Trix Twin History : Gradients in Pictures
© Copyright 2010 Garry Lefevre all rights reserved
After 4 years of rapid development 1939 was no exception. Many new models were planned and some introduced. Unfortunately as we all know in September of that year the Second World War began which meant production stopped with some planned new items never getting beyond the prototype stage. Some did make it to the shops. Produced in small numbers, some were not made after the war. The gradients were one such example.
Below a leaflet from Bassett Lowke
For some time Bassett-Lowke had used gradients on their demonstration layouts in their shops and by Trix on exhibition layouts. These could be assembled in different formations. Demand from the public led Bassett-Lowke to make these for sale to the public.
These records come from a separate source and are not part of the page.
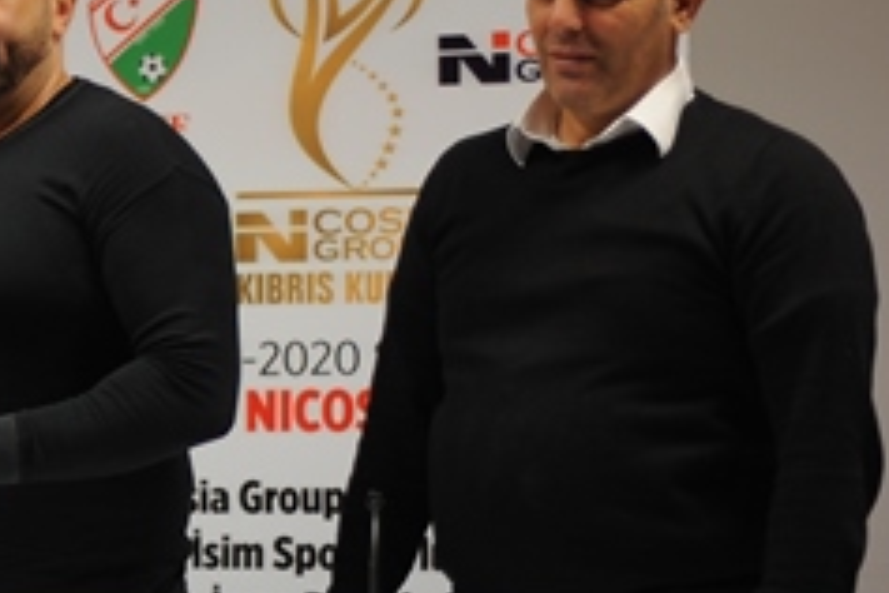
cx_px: -285
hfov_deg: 14.5
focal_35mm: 135
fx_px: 3333
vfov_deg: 10.2
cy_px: 353
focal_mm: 50
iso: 800
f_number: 1.8
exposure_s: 1/320
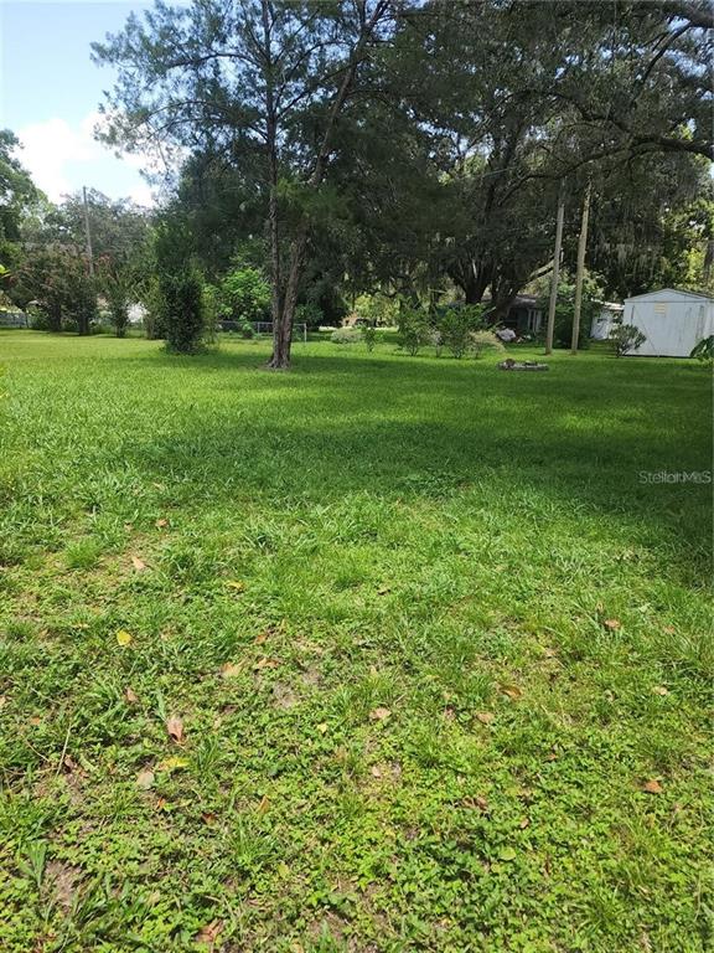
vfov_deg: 73.9
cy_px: 476
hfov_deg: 58.9
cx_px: 357
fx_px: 633
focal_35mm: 23
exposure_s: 1/255
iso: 12
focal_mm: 6.4
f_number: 1.8
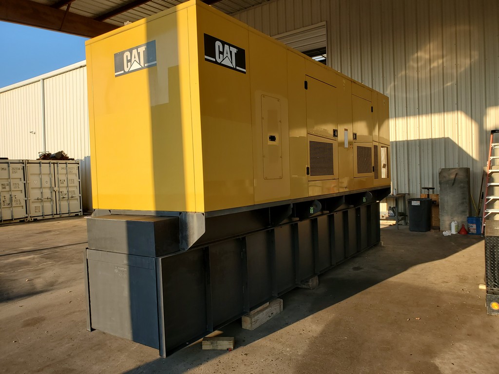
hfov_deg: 67.3
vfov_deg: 53.1
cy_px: 187
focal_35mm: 26
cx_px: 250
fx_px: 375
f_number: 2.4
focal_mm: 4.3
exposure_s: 1/541
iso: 50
Launched in 1939 with the name “Lowko” Gradients. A name Bassett-Lowke had used for other 0 gauge model railway items being a play on the word Lowke but with the sound of LOCO.
The leaflet above shows the various components and one example of their use.
Another recent example is shown below :-
This layout under construction shows how the gradients can be used to raise an outer track over a double track and reversing down into the inside.
The components of the system consist of wooden strips either straight or curved, each two full Bakelite track lengths. These are mounted on to piers which vary in height so as to raise the track to a height of 3 ¼ inches (83mm) over 14 full rails the equivalent of 3.25%. The thickness of the gradients is ½ inch (12.5mm). This means the clearance underneath is 2 ¾ inches ( 70mm).
The above picture shows the components.
Each gradient is exactly either two straights or two curves long. The first gradient is tapered so it rises from zero to ½ inch (12.5 mm). The second raises the track to 1 inch (25mm) and at this height is attached to the first pier. Other gradients are all ½ inch thick ( 12.5mm) and 2 ½ inches wide (62.5mm).
Half straights and curves are provided, ( that is one rail length needed for some formations).
Each pier is ½ inch higher (12.5mm) than the one before, except for the last one which is only ¼ inch higher (6.25mm). This enables a smooth transfer from the upslope to the horizontal at the top.
Note : each of the platforms at the top of each pier is not flat but bevelled so that the centre is about 1/32 of an inch higher (>1mm) than the outside edge.
The gradients are held in place to the piers by means of a special clip. This has sharp teeth that bite into the wood when the screw is put into the pre-drilled holes.
View of a clip in place on one of the piers
Near the base of each pier is a slit. Into this rail clamps can be fitted to hold the piers to the table top.
These gradients were sold in sets and individually, the price list shows them separately priced.
Each starter set consisted of :
Two tapered track bases, six piers stamped with a letter A to F to identify their order, five straight base gradients, clips and screws and an instruction leaflet.
This would raise the track to the full height. Additional pieces would be needed for a down slope or to run along at the new height.
The price of the starter set was 17/6 that’s about 87 pence or after inflation the equivalent today would be £ 45
These sets were either painted in pale yellow or pale green similar to the “TrixStadt” station and the other wooden buildings.
They were made of special African white mahogany for the strength yet lightness of the material.
Sad to write they were never produced after the war.
It is not known how many were sold to the public.
Many were probably used for fire wood in the cold winter war days !!